======== Study text

They are in government but they’re not in power. The real power in Britain is controlled by the multinationals, the transnationals.
We saw how far the Labour Party had gone in the exchange in the House of Commons when Howard gave his last speech, when he quoted from what Blair had said: ‘I’ve destroyed my party’s core beliefs and they’ve tolerated it because we’re in power.’ But they’re in power to do what? To help working people, to change the balance of power in favour of working people? On the contrary.
There has never been a greater polarisation between rich and poor.
It’s a disgrace to even designate this government as a Labour government.
It’s a Tory government and the broad mass of the people actually understand that.
We’re interested in power in order to change things from the point of view of working people not for personal power.

================
======== Given information

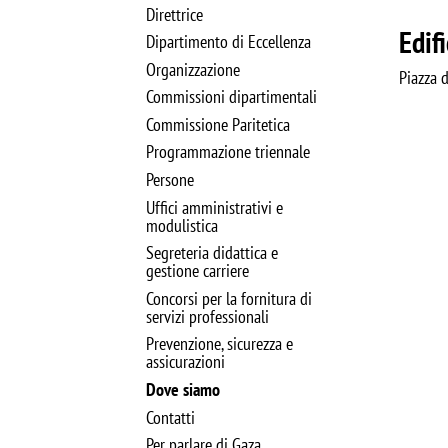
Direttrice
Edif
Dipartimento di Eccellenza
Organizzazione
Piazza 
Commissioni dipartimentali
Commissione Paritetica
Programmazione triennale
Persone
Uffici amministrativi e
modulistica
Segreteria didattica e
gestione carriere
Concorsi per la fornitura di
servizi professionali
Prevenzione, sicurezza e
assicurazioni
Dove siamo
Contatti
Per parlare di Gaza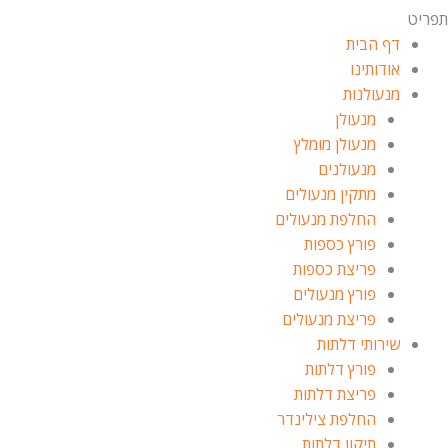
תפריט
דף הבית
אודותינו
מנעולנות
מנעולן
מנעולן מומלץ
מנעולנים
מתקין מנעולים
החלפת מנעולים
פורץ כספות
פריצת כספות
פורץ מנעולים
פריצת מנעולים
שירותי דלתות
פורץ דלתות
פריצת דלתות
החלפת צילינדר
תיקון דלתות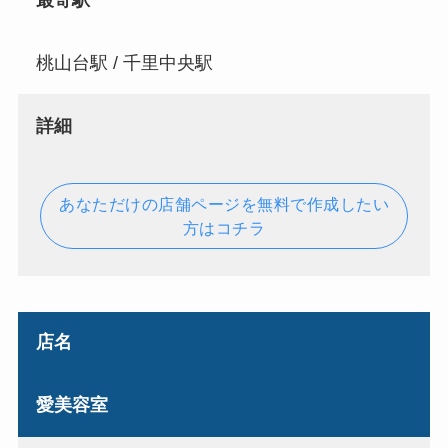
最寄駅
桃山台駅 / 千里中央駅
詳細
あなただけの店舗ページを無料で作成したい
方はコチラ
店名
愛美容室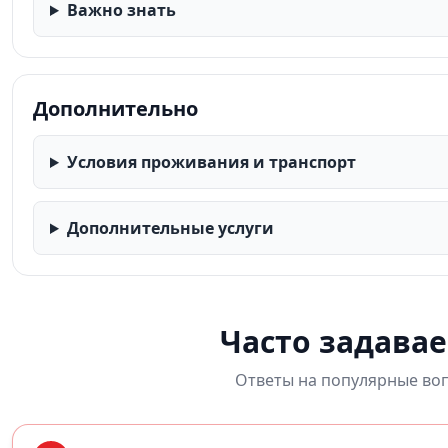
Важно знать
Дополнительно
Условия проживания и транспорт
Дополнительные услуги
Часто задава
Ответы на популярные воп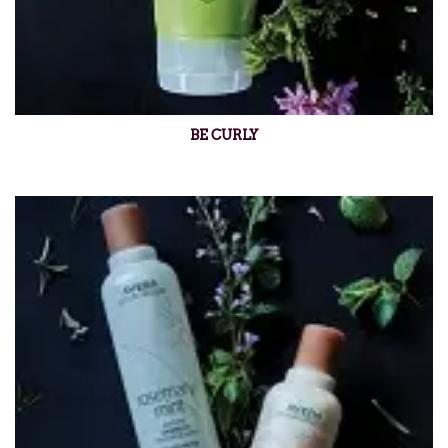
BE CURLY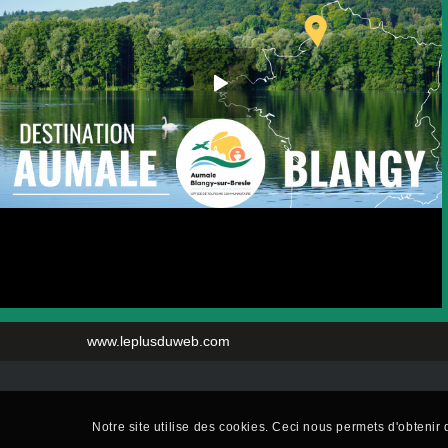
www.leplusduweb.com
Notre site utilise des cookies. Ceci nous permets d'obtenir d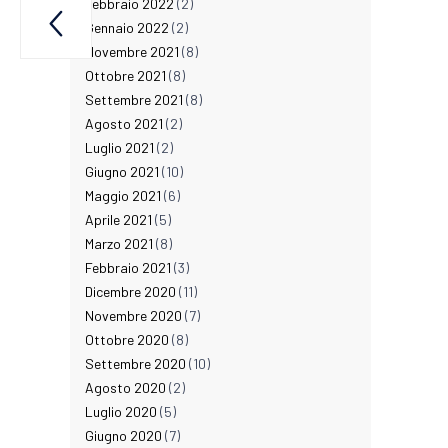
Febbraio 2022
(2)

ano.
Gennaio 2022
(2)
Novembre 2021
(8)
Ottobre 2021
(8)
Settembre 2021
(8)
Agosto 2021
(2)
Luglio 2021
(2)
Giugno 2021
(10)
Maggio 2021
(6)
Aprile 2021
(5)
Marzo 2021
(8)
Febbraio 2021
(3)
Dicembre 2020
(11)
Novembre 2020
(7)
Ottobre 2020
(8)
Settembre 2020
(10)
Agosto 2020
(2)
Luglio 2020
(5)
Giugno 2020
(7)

================

In the text about the Labour government, who controls the real power in Britain?

> Solved problem: The multinationals, the transnationals.